You’ve probably never heard of Rachel Taylor. But it won’t be long before you can turn on the TV and hear hard-sell pitches – again and again – to buy the one-size-fits-all hair clip she invented.
Taylor is a rare winner in a world of inventors bedeviled by losers. She recently earned a much sought after chance to strike it rich, thanks to a demonstration she gave for the right set of eyes.
At a recent Friday for direct-response kingpin TeleBrands’ monthly inventor’s casting call, Taylor was one of some 50 inventors who sweated, squirmed and stuttered their way through product pitches they hoped would dazzle CEO A.J. Khubani.
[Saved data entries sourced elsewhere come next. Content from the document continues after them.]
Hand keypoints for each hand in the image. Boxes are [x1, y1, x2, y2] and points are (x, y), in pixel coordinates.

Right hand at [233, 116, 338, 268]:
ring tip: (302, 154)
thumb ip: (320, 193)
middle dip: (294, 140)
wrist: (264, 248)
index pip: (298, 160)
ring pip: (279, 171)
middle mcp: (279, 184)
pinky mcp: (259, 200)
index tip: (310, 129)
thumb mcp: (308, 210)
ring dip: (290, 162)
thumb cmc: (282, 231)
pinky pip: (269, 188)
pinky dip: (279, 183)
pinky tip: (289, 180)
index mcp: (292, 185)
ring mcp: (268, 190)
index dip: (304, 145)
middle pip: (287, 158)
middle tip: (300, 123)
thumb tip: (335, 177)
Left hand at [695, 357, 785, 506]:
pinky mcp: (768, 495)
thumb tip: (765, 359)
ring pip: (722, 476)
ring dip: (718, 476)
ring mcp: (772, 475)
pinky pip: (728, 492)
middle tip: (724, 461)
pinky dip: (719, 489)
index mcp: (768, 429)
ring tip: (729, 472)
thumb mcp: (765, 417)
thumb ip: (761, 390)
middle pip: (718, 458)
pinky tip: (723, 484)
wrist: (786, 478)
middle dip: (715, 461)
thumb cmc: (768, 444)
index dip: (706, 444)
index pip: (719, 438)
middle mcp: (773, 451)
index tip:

During a long day at TeleBrands’ headquarters in this suburban office park, the competition is intense. Each inventor has but a few moments in front of Khubani to land the sale of a lifetime. On the line: the potential to leap from inventor wannabe to serious player in the $170 billion direct-response industry. A nod from TeleBrands means a negotiated share of sales through royalties that can make an inventor wealthy.
Taylor, dressed in bright pink, coolly demonstrates – on an assistant and on several other women, including Khubani’s wife, Poonam, – how her Clever Clip works on hair of any length or thickness. As she drove back to Baltimore, several hours after her pitch, her cellphone rang with Khubani’s thumbs-up call.